Approached from the back, Woman with Headdress (2015) appears as a burnt-umber ziggurat of cascading curls that are cleaved by a central furrow, as if parted with an axe. The stability of this blank triangle is belied by the front: from the hair cave emerges a sharply featured face with cleanly scoopedout eye sockets and a gaping mouth that is screaming, retching or awaiting oral penetration.
In these sculptures, abstractions of facial details signify both emotions and art historical styles, with Peters adroitly navigating between the two. The way the wavering ellipsoid mouths of the two female heads suggest wailing, Greek tragedy masks and inflatable sex dolls is a mark of her subtle humor.

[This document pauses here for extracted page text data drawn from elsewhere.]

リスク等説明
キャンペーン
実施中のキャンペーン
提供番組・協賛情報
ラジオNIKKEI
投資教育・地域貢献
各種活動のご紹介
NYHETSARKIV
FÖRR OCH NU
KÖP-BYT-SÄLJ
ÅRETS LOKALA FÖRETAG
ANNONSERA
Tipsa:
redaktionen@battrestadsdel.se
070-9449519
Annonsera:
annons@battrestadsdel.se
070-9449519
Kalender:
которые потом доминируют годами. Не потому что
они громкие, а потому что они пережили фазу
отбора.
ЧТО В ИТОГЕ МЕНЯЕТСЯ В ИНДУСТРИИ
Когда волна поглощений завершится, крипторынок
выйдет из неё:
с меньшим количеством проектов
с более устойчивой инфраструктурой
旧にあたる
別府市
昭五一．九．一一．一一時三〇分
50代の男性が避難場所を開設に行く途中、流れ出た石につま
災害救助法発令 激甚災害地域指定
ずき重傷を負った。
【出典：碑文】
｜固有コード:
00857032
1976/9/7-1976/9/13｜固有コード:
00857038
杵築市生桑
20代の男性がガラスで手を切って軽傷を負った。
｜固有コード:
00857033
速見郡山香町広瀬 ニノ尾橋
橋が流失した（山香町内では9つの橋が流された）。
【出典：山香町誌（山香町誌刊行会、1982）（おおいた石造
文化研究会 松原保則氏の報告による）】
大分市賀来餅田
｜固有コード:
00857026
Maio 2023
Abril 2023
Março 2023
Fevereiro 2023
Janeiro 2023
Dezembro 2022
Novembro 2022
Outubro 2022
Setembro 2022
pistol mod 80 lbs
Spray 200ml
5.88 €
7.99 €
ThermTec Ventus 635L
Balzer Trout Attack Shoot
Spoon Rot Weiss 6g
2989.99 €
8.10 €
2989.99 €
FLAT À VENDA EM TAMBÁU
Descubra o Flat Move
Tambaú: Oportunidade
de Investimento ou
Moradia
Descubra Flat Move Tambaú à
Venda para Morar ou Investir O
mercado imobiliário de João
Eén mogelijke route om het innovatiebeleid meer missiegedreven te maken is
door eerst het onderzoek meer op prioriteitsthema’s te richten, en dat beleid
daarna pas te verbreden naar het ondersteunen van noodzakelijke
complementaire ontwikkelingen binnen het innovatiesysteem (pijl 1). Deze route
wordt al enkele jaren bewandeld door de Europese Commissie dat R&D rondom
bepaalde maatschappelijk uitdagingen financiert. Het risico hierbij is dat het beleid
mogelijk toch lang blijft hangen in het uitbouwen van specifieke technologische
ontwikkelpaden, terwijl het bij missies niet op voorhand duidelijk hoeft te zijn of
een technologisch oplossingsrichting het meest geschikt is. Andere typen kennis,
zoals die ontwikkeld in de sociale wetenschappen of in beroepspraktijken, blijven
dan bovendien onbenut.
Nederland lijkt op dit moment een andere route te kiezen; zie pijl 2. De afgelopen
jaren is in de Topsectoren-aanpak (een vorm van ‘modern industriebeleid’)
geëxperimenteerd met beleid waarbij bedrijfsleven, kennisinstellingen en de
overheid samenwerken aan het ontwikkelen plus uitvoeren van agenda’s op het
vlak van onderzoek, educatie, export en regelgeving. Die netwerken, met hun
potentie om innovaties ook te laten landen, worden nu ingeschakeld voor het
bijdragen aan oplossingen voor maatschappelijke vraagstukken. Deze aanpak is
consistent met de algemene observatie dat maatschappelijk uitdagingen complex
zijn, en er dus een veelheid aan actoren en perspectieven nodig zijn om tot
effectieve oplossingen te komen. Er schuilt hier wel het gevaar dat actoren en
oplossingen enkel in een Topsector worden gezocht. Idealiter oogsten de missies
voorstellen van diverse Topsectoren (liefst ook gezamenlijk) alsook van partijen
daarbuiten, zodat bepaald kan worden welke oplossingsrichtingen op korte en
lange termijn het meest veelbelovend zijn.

Peters is particularly deft in her portrayal of hair, which she uses as texture, pattern, support and framing device as well as to communicate cultural ideas of wildness and control. Scalloped hair patterns provide textural contrast in all the sculptures but to different effects. For example, the tight curls of the long beards of two Assyrianlike heads project control, wisdom and authority in concert with the erect forward thrust of the heads’ phallic forms. Details in Portrait of a Bearded Man (2014), such as incised brows, downturned mouth, sunken cheeks, curved neck and a gently cleft, buttockslike forehead suggest the character of loyal elder. A more severe, authoritative leader is portrayed in Portrait of a Bearded Man with Triangular Base (2015), which features prominent cheeks, distended eyes, ventriloquist dummylike lips, sharp nose, glossy bald pate and a stylized geometric substitute for a neck. In light of Peters’s previous work invoking cults and extremist figures, we could easily view these two works as depictions of outsiders.
Why do Peters’s heads feel so powerful? It’s difficult to look at the overt references to Assyrian sculpture and not be reminded of ISIS’s recent destruction of artifacts, to say nothing of the group’s predilection for decapitation. But Peters’s work is disturbing precisely because of the seamless way these references are intertwined with all the others. The implacability of male authority, the moralizing ferocity of female subjugation and the vulnerability of childhood are woven together to present an undercurrent of violence and horror, which becomes manifest upon reflection, but is obscured by Peters’s absurdist humor and sly feminism.